Edward Seiler, associate vice president for housing economics with the MBA, said, “There are so many strange things going on right now.”

It’s been 40 years since interest rates, home price growth and inflation have all increased simultaneously.  This time around, however, there is a severe housing shortage to exacerbate the housing market even more.

Plus, with the relatively instant rise of remote working, homebuyers are shifting their priorities in terms of what they want to buy and where they want to buy.  Seiler said, “Nobody really knows what’s going to happen over the next year.”

Sam Khater, chief economist with Freddie Mac, agrees. “We’ve had episodes (of both rising rates and rising home prices) in the past – but not this intense for both.”
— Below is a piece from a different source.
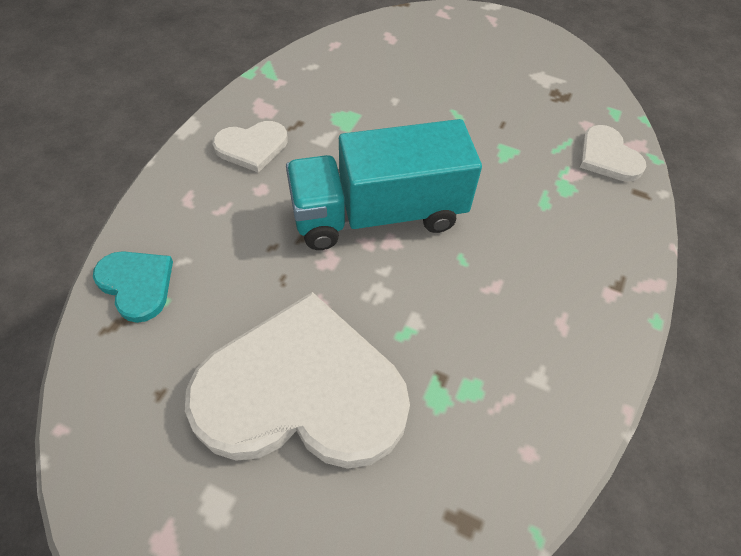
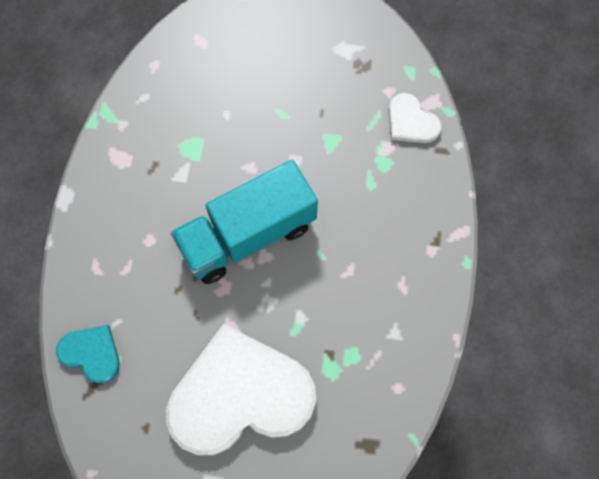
camera: 15 degrees left, 15 degrees up
white heart [213,121,288,173] -> none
Mortgage Payments Rising in States Across the Country

The average monthly mortgage rate in February skyrocketed in one month to $1,653.  Check out the specifics of mortgage payments in these states during February:

  • Texas – $1,490
  • Idaho – $1,860
  • Arizona – $1,730
  • Florida – $1,600

Rents Skyrocketing

According to GOBankingRates, the median rent in 2021 soared +17.8%, a record high.  GOBankingRates commented that “expensive” and “prohibitive” do not adequately describe such a huge rent cost burst nor the crisis that millions of renters are facing as long-term leases expire and overpriced inventory diminishes.
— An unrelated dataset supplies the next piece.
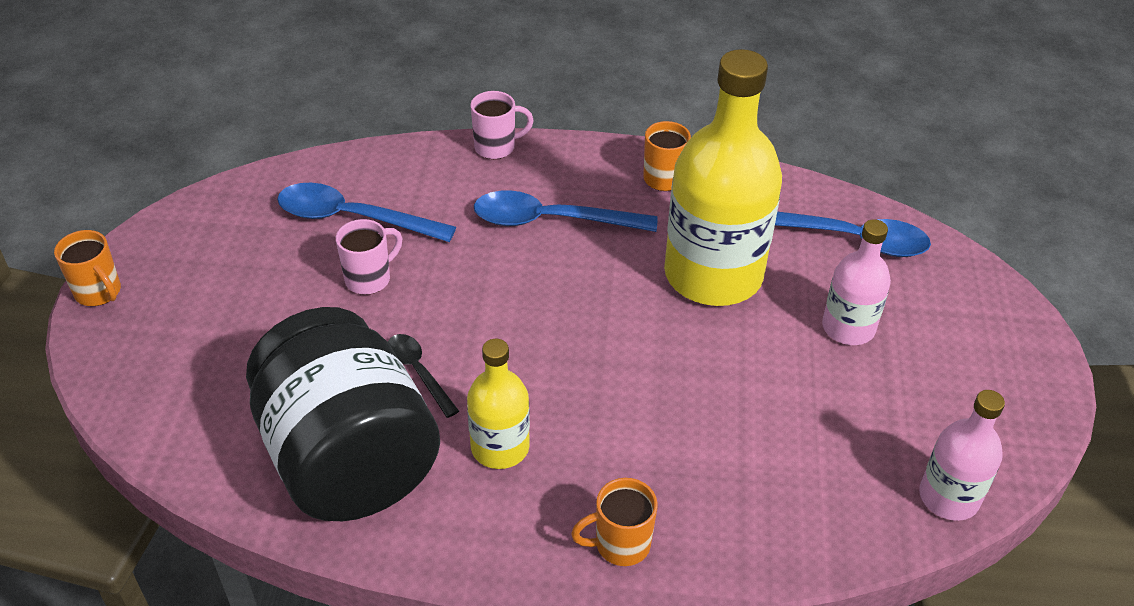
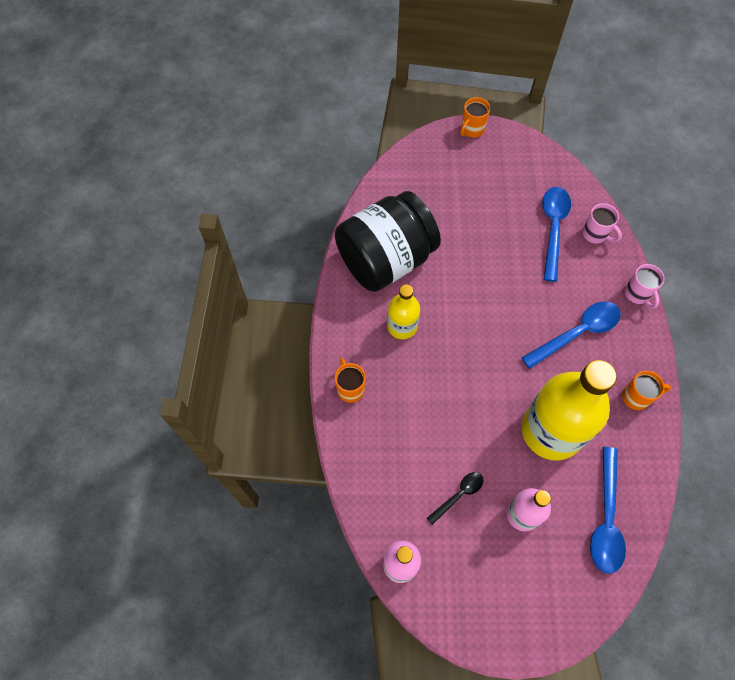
camera: 85 degrees right, 20 degrees up
pink mug [336,219,402,295] -> pink mug moved to [583,203,622,244]
black spoon [388,334,459,418] -> black spoon moved to [427,472,484,525]
blue spoon [474,190,658,232] -> blue spoon turned 60 degrees clockwise [521,301,621,369]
More and more priced-out potential homebuyers are renting.  It’s more than likely that today’s impossibly high rent ceiling is nearly certain to be tomorrow’s floor.  Rents follow inflation and property taxes as they go up and up, even in economic downturns.

Jimmy Harris of We Buy Houses in West Georgia said, “I have owned rental properties for over 20 years and rental rates have never dropped.  Even when the real estate market crashed in 2008-2013, rent rates did not fall.”

Arpit Gupta, professor at N.Y.U.’s Stern School of Business, has warned that rising rents can make rental inflation even worse.  Why?  Because it pushes even more potential buyers out of the buyer market and into the rental market.  This feedback loop of driving up demand in the increasingly expensive rental market puts even more pressure on people who can afford to buy, even at higher interest rates, to push up home prices further and further.

Logic to Bidding High for Scarce Housing

Buying now before interest rates climb more and make it harder to buy means that interest rates won’t rise any more for that specific homebuyer.  According to Beth Abeita, a Redfin agent in Austin TX where home prices increased +40% and rent prices increased +40% in 2021, said, “You’re not going to pay even higher prices in three months.  What you think you’re overpaying for today will be a deal in a few months because everything is increasing so rapidly.”

Khater with Freddie Mac said, “Higher rates don’t solve any of that.  It might bring the market a little more in balance – modestly more in balance – but it doesn’t solve the fundamental issue…” of not having enough housing.

In other words, higher rates does not and will not create more supply.  Rising rates will only increase borrowing costs for homebuilders on top of labor shortages, lack of buildable land, supply chain shortages, etc.  And those increased borrowing costs, passed on to buyers, will only cause homebuilders to build fewer homes and lower supply even more.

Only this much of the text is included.